_INPUT DATA_

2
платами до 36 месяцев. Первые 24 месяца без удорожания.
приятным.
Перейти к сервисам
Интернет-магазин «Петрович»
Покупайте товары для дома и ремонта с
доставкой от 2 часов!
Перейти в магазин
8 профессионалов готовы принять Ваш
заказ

_EXERCISE DESCRIPTION_
Repeat, exactly and in full, the records shown above.

_EXERCISE OUTPUT_

2
платами до 36 месяцев. Первые 24 месяца без удорожания.
приятным.
Перейти к сервисам
Интернет-магазин «Петрович»
Покупайте товары для дома и ремонта с
доставкой от 2 часов!
Перейти в магазин
8 профессионалов готовы принять Ваш
заказ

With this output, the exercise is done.